A Fine Line…
Updated: Jul 25, 2020
Motherhood. Gray. Gray. Gray. There is no black-and-white, sweet friends. Nope. Pure gray. I experience it each-and-every-day. The choices. The decision-making. The questioning. And questioning again. And wondering…the ever-lingering doubts.
Even the most experienced mothers question themselves day-in and day-out: “Am I even halfway correct in tackling this ‘motherhood’ thing?!”
And the answer? Undoubtedly, yes!
In many ways, motherhood is the most colorful job on Earth. Jam-packed with laughter. And warm embraces. Filled with awe. Sprinkled with blessings. Showered with tears. Overflowing with lessons learned…in forgiveness, in self-awareness, in life. But, when it comes to making the best “move” as our day-to-day “hurdles” arise? You guessed it, dear friend…gray, gray, gray.
Why? Because each. and. every. family. is. different. Each. and. every. parenting. style. is. unique. Each. and. every. child. is. one-of-a-kind. Each. and. every. situation. is like no other anywhere in the world.
Can I be honest with you, sweet friends? I wish I would have tossed every. single. motherhood and parenting book out the window! I read them. Over and over. I bookmarked pages. Inserted Post-It notes. But you know what? None of it mattered. Good preparation, yes. But when you find yourself down in the deepest, most intense trenches of those motherhood impediments, you won’t find the answer in a book. Nope. The only way to find those answers would be to dig deeply. Into your heart. And into your soul. And to offer up those prayers of help and guidance to the best provider of all.

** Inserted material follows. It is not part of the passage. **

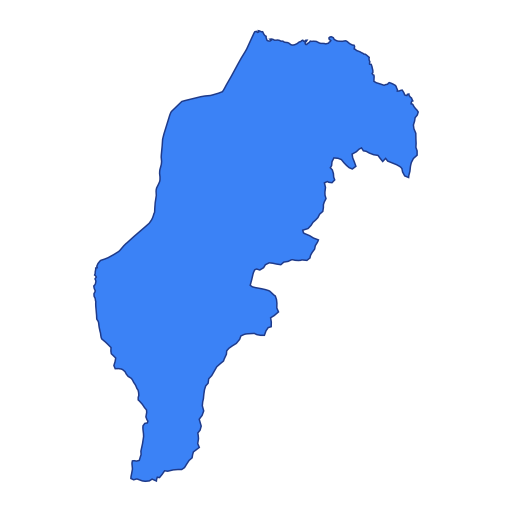 outline of Sigowet/Soin, Rift Valley, Kenya
{"feature_id": "3690345B8364842533504", "entity_name": "Sigowet/Soin", "entity_type": "district", "adm_level": 2, "iso_a3": "KEN", "parent_name": "Kenya", "parent_adm1": "Rift Valley", "projection": "mercator", "projection_center": [35.118, -0.326], "detail": "fine", "context": "isolated", "style": "filled", "palette": "blue", "viewbox_px": 512, "rotation_deg": 0, "n_neighbors": 0, "source": "geoboundaries", "source_scale": "gbopen_adm2", "svg_char_len": 5942}
<svg xmlns="http://www.w3.org/2000/svg" viewBox="0 0 512 512"><path d="M418.2,112.0L416.8,109.9L415.5,108.6L413.8,106.4L413.2,105.1L412.4,104.1L411.1,103.8L411.3,102.5L411.7,101.3L412.8,100.9L412.1,99.6L411.5,98.0L410.4,97.2L409.1,95.5L408.9,94.0L407.4,94.3L406.9,95.5L405.8,95.4L404.6,94.8L404.2,93.5L403.6,92.3L402.2,90.1L400.9,90.3L399.2,91.0L397.3,91.1L397.4,89.7L396.6,88.0L396.2,86.7L395.5,85.5L392.9,84.0L391.3,83.3L390.2,82.9L389.2,82.6L388.4,83.2L387.5,84.3L385.6,84.6L384.1,85.3L380.1,83.9L376.2,82.7L373.9,81.3L374.1,76.6L373.9,75.2L373.0,74.8L372.1,73.5L372.9,72.4L372.8,70.2L372.3,68.2L372.0,66.7L371.2,64.4L369.6,64.2L369.5,63.0L369.9,61.9L369.3,60.5L369.0,59.0L369.2,57.4L366.4,55.0L365.2,54.2L363.9,54.1L362.9,53.3L361.3,52.6L360.2,51.9L359.0,51.4L356.3,50.4L355.6,49.5L354.2,48.9L354.6,46.4L354.0,45.2L352.6,45.1L350.1,43.9L348.6,42.8L347.4,41.7L345.8,40.8L344.0,41.0L342.6,41.3L341.4,41.3L338.6,41.2L337.1,40.9L335.3,40.1L333.9,39.0L333.4,37.8L332.4,37.2L331.1,36.7L329.6,37.2L328.9,38.0L329.3,39.5L330.8,40.5L330.3,41.5L329.2,42.2L328.5,43.2L325.7,43.9L324.3,43.5L322.6,43.4L320.9,43.4L319.6,43.1L316.2,41.4L313.4,41.2L311.7,41.4L310.3,41.1L309.5,42.2L308.5,43.0L307.4,43.6L306.7,44.5L305.6,44.4L305.0,42.8L306.2,41.5L307.0,40.2L305.6,40.3L304.8,41.2L303.7,41.3L302.8,40.2L301.8,40.6L300.7,41.6L299.2,42.0L297.0,43.7L294.5,44.8L292.7,45.1L291.1,44.8L288.8,43.1L287.6,42.6L284.3,42.2L283.4,41.4L282.3,41.1L281.0,41.2L279.5,40.4L277.6,40.0L276.2,40.2L274.5,40.2L273.3,39.5L272.3,39.2L271.3,39.0L270.0,39.2L271.2,40.2L269.9,41.1L268.1,40.9L267.0,40.3L266.1,37.6L266.1,36.3L265.0,35.7L264.0,34.5L262.6,31.7L261.5,31.8L259.4,30.9L258.3,30.7L258.6,32.1L257.4,32.4L256.5,31.4L254.9,31.7L254.2,32.7L252.0,37.4L246.7,49.0L245.1,51.8L241.3,58.0L237.8,64.3L231.4,76.1L226.4,84.8L224.7,88.0L223.4,90.3L222.4,91.7L218.5,93.2L212.7,94.9L210.4,95.5L204.9,96.0L200.8,96.7L184.9,100.6L181.8,101.5L171.6,111.3L170.9,112.3L169.8,115.0L163.9,134.1L162.9,138.1L162.6,139.5L162.2,145.6L161.3,155.1L161.2,157.2L161.6,161.3L161.5,162.7L161.3,164.5L159.9,169.7L159.7,171.2L159.6,173.5L160.0,176.9L160.0,179.3L159.9,180.5L159.6,181.7L158.6,184.0L156.6,188.0L156.2,189.8L156.1,191.4L156.3,195.5L155.2,202.7L154.8,208.2L154.6,212.3L153.8,214.0L153.5,215.2L152.6,217.8L151.5,220.0L149.2,223.3L145.9,226.2L134.3,236.2L126.9,242.9L126.0,243.6L123.7,245.9L119.8,250.5L118.7,251.5L113.9,254.5L108.1,257.7L104.6,259.1L100.9,260.3L100.0,261.0L98.0,263.5L96.8,266.2L97.2,267.7L95.7,268.0L95.7,269.3L95.2,272.0L95.2,273.5L94.6,275.0L95.5,275.7L96.3,277.1L95.0,278.9L95.6,280.1L95.9,281.3L95.4,283.9L94.8,284.9L93.8,286.0L94.1,288.0L94.6,289.4L95.3,290.9L94.8,292.2L94.0,293.6L94.0,295.2L94.2,296.6L94.9,297.7L95.3,299.0L95.4,300.2L95.8,301.7L95.7,303.8L95.8,306.3L96.6,315.5L96.7,318.3L96.9,319.4L97.8,320.6L98.5,322.2L98.8,324.3L99.0,326.1L99.3,327.9L100.1,331.6L100.5,333.0L100.8,335.5L101.2,337.6L101.8,339.0L105.3,341.9L107.7,344.2L111.0,347.5L110.9,351.1L111.3,353.7L115.7,358.0L115.1,361.6L114.3,364.1L113.9,365.6L115.2,368.7L118.5,368.6L121.2,369.0L122.6,369.6L125.0,371.6L126.3,374.1L128.1,376.4L130.8,378.0L131.8,379.0L132.6,380.2L133.7,382.4L135.2,384.6L135.7,385.5L137.0,388.6L138.1,390.2L138.6,392.6L138.8,395.4L138.2,397.4L138.2,399.9L139.2,400.8L140.4,402.1L142.4,404.4L144.6,407.7L146.5,409.9L146.7,412.4L145.9,416.9L147.0,419.8L147.9,421.1L147.4,422.9L144.8,423.4L143.0,425.8L142.9,427.9L143.0,429.6L143.5,433.9L143.6,436.6L142.5,443.8L140.9,451.2L141.1,454.5L140.2,457.3L139.3,460.4L136.5,461.1L134.2,460.7L132.4,460.9L132.0,462.9L132.0,464.1L132.4,468.2L132.4,469.4L131.5,474.3L131.0,476.6L130.9,478.5L133.7,479.8L136.4,479.0L137.5,479.1L142.3,480.9L145.3,481.3L149.3,480.9L152.1,479.1L156.4,481.0L156.6,479.3L157.3,477.2L159.5,477.6L162.1,474.4L164.6,470.8L167.7,471.2L173.2,469.9L178.0,469.5L181.7,469.5L184.5,467.6L186.8,463.9L189.1,460.4L192.1,457.8L192.6,454.7L193.4,451.9L199.3,447.4L197.7,443.6L198.5,438.7L198.2,435.3L197.8,433.0L200.1,430.1L201.2,426.1L199.2,419.2L202.1,415.4L203.7,410.9L202.3,405.7L202.7,401.8L203.4,398.7L203.8,394.5L204.5,389.7L205.7,385.9L208.1,383.2L208.7,378.8L211.7,375.6L216.8,366.7L220.0,363.9L223.5,361.0L224.2,359.0L226.4,354.3L226.7,350.8L229.0,348.2L232.4,345.8L236.3,343.4L239.6,339.4L240.9,335.9L244.2,334.4L245.7,334.0L247.3,333.8L254.3,333.4L256.8,334.6L260.6,335.3L264.4,335.3L266.0,330.8L268.2,327.6L271.2,326.7L271.3,322.1L270.6,317.8L274.4,315.4L278.5,311.9L276.8,308.0L276.9,303.3L276.5,299.6L275.3,296.0L274.1,295.2L269.9,291.3L268.9,290.7L265.4,289.6L261.4,288.7L255.3,287.6L252.3,286.8L250.2,285.3L251.8,279.3L252.9,274.5L253.4,272.7L254.7,269.8L256.6,269.0L259.8,270.0L263.6,267.7L265.4,264.7L269.2,262.8L272.7,263.2L276.3,264.0L280.8,264.7L283.8,262.1L288.1,261.4L291.4,259.8L292.6,259.7L295.2,260.3L298.7,260.5L300.7,260.3L301.9,259.9L306.9,260.4L310.0,257.9L310.2,256.6L310.7,255.0L312.1,252.5L314.6,249.1L315.3,245.7L317.1,242.8L317.9,241.3L318.4,239.9L313.4,238.0L309.7,235.7L304.7,233.6L303.5,232.9L302.7,230.2L307.2,228.8L308.1,228.5L311.1,225.3L312.9,222.4L314.6,220.9L315.8,219.8L317.9,217.6L319.6,214.2L322.8,211.4L323.4,207.5L323.4,204.7L324.3,201.9L326.0,198.6L325.0,195.2L324.9,192.1L325.5,187.5L324.4,182.9L327.3,181.5L328.8,182.3L332.0,182.7L334.7,179.9L333.7,177.2L333.4,173.5L332.3,169.9L330.3,167.8L331.6,165.6L332.0,161.7L333.9,157.9L338.1,158.3L341.4,159.6L344.0,162.8L346.5,165.4L349.2,167.7L352.3,169.0L355.9,166.3L354.1,161.3L352.7,157.9L352.1,154.1L356.4,151.7L359.0,149.2L361.5,147.9L363.4,150.8L366.2,151.3L369.2,153.0L373.6,154.7L378.0,155.4L380.1,158.3L382.7,161.5L385.6,158.4L387.7,161.1L396.6,164.7L400.0,166.6L400.9,167.4L401.9,168.6L402.6,172.0L404.7,175.9L408.6,177.5L408.8,175.6L409.9,171.3L410.3,167.6L410.5,166.0L411.1,163.4L411.4,162.4L413.4,158.5L417.1,155.2L417.1,150.9L415.9,147.4L416.1,143.4L415.9,139.0L415.8,133.3L413.9,128.7L413.4,125.0L414.6,121.0L415.1,117.7L417.3,115.0L418.2,112.0Z" fill="#3b82f6" stroke="#1e3a8a" stroke-width="1.5"/></svg>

In my book, mothers are right up there with ER doctors. Decision-making on-demand. Sometimes life-saving. Other times attending to those final decisions with an endless supply of patience, tender-loving care and a lot of careful deliberation. And it’s never easy…

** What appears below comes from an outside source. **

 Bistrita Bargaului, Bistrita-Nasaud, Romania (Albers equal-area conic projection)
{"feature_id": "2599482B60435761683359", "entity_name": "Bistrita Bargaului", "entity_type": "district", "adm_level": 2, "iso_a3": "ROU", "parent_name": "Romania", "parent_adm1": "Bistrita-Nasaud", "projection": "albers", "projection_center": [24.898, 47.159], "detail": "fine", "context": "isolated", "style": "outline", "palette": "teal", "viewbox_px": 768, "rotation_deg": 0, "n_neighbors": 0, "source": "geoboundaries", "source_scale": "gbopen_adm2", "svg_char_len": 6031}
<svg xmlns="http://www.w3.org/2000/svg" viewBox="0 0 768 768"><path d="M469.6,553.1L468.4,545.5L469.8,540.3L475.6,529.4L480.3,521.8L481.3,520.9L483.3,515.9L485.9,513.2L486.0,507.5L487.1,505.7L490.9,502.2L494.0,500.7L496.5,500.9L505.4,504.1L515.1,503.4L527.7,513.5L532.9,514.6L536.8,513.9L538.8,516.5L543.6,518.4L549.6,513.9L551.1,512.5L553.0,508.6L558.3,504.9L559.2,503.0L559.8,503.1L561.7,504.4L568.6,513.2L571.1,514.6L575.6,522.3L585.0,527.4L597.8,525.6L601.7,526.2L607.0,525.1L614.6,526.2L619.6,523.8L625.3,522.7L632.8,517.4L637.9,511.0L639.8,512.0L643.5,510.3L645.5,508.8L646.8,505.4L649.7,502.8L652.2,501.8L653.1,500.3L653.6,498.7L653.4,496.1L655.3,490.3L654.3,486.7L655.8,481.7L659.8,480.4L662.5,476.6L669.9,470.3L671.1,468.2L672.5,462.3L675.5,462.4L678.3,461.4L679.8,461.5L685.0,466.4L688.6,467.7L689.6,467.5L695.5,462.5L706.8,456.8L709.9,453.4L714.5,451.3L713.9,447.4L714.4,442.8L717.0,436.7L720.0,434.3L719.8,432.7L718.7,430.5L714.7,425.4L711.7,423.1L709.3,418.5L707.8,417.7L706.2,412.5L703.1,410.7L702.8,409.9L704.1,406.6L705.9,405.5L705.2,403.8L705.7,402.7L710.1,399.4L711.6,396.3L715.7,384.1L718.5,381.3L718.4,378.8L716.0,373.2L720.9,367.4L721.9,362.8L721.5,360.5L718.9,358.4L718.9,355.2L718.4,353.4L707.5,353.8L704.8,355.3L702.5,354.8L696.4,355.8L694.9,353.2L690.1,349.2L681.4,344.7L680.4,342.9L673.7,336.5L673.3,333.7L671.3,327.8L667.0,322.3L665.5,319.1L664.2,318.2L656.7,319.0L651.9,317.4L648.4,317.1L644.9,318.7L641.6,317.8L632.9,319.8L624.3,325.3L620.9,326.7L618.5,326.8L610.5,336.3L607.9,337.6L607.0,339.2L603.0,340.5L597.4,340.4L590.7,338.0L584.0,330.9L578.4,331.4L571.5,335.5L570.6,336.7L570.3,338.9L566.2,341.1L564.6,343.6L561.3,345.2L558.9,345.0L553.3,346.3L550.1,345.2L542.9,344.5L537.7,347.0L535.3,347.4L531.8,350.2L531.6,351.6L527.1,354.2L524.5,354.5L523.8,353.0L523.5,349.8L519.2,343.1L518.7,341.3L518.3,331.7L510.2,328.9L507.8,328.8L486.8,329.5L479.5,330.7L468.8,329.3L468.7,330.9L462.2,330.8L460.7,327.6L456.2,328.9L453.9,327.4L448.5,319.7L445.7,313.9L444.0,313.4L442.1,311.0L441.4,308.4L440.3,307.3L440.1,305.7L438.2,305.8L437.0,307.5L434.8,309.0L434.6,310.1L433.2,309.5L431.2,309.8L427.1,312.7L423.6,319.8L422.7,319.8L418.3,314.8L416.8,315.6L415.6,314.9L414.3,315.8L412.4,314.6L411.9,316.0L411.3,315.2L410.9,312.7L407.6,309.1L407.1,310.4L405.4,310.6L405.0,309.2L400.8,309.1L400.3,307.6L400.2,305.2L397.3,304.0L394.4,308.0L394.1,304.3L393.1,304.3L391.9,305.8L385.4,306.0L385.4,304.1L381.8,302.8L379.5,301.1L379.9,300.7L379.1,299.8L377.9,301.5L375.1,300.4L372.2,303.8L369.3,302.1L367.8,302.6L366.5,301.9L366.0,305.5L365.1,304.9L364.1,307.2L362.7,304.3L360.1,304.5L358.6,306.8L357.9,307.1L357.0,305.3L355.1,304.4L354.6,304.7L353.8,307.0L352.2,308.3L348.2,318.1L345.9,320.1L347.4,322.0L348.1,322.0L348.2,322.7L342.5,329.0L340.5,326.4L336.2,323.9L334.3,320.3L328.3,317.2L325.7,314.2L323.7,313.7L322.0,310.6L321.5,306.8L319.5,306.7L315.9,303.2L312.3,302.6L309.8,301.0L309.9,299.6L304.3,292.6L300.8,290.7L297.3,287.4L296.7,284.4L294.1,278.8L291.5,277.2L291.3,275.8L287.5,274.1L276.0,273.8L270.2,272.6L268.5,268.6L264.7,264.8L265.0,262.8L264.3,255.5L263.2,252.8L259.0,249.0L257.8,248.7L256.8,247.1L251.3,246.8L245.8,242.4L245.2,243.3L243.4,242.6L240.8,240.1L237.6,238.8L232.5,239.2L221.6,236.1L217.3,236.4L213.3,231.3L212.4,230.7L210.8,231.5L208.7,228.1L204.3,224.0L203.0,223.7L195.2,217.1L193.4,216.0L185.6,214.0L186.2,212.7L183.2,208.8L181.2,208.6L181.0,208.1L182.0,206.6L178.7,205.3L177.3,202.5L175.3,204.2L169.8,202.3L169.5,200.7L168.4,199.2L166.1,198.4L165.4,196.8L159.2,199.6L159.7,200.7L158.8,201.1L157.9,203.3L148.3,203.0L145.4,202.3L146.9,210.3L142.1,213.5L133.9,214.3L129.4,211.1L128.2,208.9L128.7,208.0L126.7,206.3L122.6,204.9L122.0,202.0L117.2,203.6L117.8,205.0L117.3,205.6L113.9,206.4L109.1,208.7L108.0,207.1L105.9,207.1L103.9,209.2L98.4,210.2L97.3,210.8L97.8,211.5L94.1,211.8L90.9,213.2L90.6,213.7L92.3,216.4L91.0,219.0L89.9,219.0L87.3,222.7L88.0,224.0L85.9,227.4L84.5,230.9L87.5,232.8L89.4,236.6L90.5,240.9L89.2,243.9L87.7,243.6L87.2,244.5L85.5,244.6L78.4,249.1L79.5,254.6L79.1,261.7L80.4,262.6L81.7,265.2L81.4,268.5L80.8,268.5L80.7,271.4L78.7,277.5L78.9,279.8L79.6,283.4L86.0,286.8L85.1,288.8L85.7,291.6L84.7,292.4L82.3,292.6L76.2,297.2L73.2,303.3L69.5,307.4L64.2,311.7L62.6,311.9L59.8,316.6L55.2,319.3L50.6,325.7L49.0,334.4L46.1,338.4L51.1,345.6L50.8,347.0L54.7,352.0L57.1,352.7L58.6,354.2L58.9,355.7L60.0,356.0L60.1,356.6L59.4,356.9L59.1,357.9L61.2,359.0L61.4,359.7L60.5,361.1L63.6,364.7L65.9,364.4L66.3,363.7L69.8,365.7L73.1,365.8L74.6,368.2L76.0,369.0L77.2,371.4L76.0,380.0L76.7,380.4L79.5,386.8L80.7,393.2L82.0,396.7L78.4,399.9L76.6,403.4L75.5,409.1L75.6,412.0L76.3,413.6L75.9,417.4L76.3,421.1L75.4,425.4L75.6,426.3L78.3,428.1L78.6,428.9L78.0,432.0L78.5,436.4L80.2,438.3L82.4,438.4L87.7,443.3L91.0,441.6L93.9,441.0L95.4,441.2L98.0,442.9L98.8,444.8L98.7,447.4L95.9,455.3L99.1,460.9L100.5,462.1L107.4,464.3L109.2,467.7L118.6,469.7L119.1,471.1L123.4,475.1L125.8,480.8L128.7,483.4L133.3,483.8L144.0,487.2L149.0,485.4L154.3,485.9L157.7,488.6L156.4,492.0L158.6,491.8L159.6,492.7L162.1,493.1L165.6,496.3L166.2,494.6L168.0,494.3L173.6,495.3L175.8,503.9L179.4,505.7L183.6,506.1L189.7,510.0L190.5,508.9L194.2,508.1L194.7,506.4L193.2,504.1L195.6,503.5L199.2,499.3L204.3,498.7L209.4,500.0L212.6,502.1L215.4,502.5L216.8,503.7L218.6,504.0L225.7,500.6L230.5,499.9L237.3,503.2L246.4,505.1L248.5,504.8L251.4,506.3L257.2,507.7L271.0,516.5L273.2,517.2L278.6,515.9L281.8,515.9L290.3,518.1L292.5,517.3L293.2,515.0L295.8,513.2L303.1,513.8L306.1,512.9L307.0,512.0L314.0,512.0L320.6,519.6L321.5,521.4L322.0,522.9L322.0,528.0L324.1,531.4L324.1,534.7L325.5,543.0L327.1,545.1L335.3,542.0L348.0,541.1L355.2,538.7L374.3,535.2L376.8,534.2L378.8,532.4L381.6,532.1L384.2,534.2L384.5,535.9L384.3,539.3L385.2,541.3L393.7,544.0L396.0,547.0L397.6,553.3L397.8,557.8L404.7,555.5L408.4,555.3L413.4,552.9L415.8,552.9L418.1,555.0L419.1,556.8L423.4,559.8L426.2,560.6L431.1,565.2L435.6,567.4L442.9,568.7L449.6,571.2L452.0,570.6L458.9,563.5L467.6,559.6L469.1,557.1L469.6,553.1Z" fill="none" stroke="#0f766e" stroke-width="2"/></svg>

Last Thursday evening, Miss O surprised me with some news at bedtime. She had gotten in a little bit of “trouble” at school. Apparently, she and another little girl were using the restroom, and for whatever reason, the other little girl did something to cause Miss O to scream. Loudly. So, her teacher came in to see what happened. And had a small chat with the girls…
Oh friends…this poor little girl was to the point of hyperventilating. It took e.v.e.r.y.t.h.i.n.g. inside of her little being to tell me what happened. And there I stood at a crossroads. She was obviously more than upset for what had happened, and I did not want to push her one bit farther into more despair. However, on the flip-side, I wanted to remind her that she is expected to be on her best behavior at school (which she allllways is). So, I took a deep breath, and I decided just to comfort her. I didn’t poke at the fact that she had been “reprimanded” (if even that). I let that part go. And I simply worked at calming her sweet little self down. It took a late-evening phone call to both Daddy, working on a major project at work, as well as to Grandpa. And some big cuddles with one big, fuzzy “Honey Bear”, but we got there.
At that moment, as her mother, I realized nothing needed to be said. She got. the. point. All by her five-year-old little self. At that moment, my only job was to calm her down and remind her that everyone makes mistakes. Grown-ups included. She is in preschool. She knows what is expected of her, and being the intense perfectionist that she already is, I didn’t want her to think that she couldn’t “mess up”, because goodness knows, e.v.e.r.y.o.n.e. messes up.
Motherhood presents so many of those “fine line” moments. Where you want to jump on a teaching opportunity, but when you then realize that instead of using an event as a “lesson learned”, you use the experience as a moment…to embrace, to console, to just be the most loving presence in the world. Because for such tiny beings, the smallest occurrence can rock their existence to the core. And the only thing they need is their momma to let them know it will all be just fine.